UK PM urges western unity in face of potential military action by Russia

UK Prime Minister Boris Johnson said the threat of sanctions may deter Russian action. Photo: AP
Beta V.1.0 - Powered by automated translation

Live updates: follow the latest news on Russia-Ukraine

An invasion of Ukraine by Russia would send shock waves around the world, UK Prime Minister Boris Johnson said, as he warned that the threat of sanctions and other measures may not be enough to deter a Russian attack.

While the intentions of Russian President Vladimir Putin were not fully clear, Mr Johnson told the Munich Security Conference that “the omens are grim”.

He said the UK still hoped diplomacy and dialogue could succeed, despite the presence of tens of thousands of Russian troops on the Ukranian border.

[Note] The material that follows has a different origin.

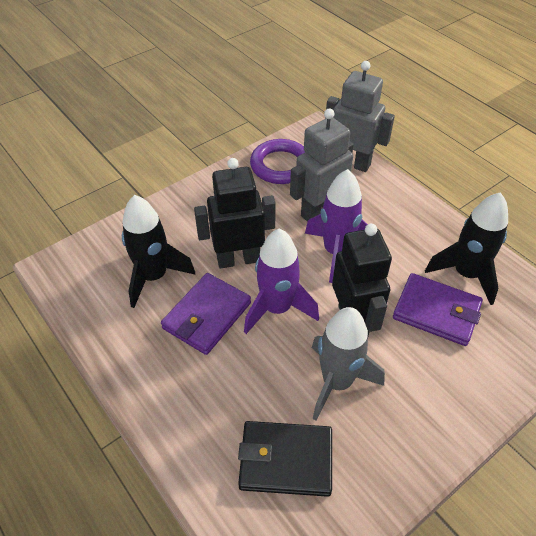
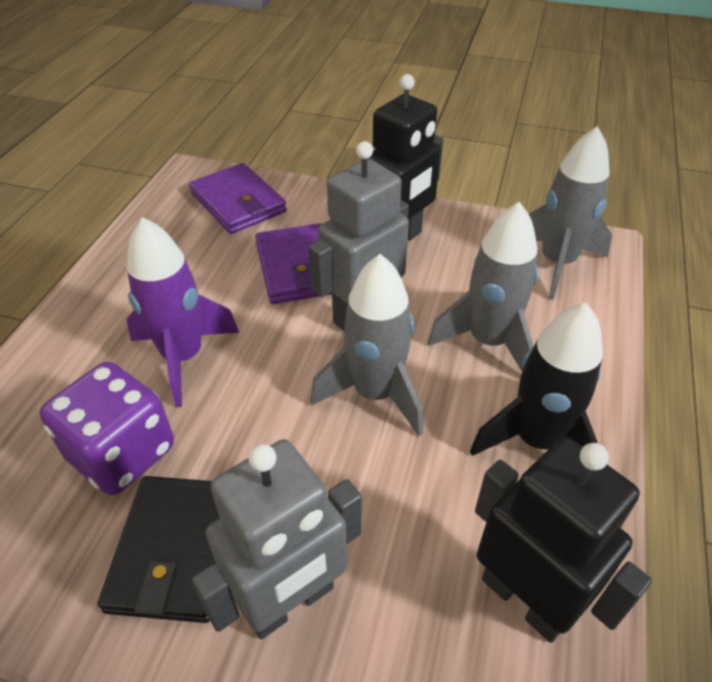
black rocket: 2 -> 1
grey rocket: 1 -> 3
purple dice: 0 -> 1
purple ring: 1 -> 0
purple rocket: 2 -> 1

“If Ukraine is invaded, the shock will echo around the world. And those echoes will be heard in East Asia, they will be heard in Taiwan,” Mr Johnson said.

“When I spoke to the prime ministers of Japan and Australia this week, they left me in no doubt that the economic and political shocks will be felt on the far side of the world.”

He called for western unity in the face of the threats, adding that sanctions in response to Russian military action against Ukraine would make it “impossible” for Moscow to access the City of London's capital markets.

“We must accept that these measures by the UK and our allies – draconian sanctions, rinsing out dirty money, the intensification of Nato's defences, fortifying our Ukrainian friends – they may not be enough to deter Russian aggression, and it is therefore vital that we learn the lessons of 2014,” Mr Johnson said, referring to the conflict between Russia and Ukraine eight years ago.

The UK has long been accused of turning a blind eye to lucrative flows of Russian-sourced money through London, although the government has sought to crack down on that.

Mr Johnson said Britain intended to “open up the Matryoshka dolls of Russian-owned companies and Russian-owned entities, to find the ultimate beneficiaries within".

The prime minister said that many western leaders, including himself, had visited Kiev in recent weeks to reassure Ukraine of their support.

“How hollow, how meaningless, how insulting those words would seem if, at the very moment when their sovereignty and independence is imperilled, we simply look away.”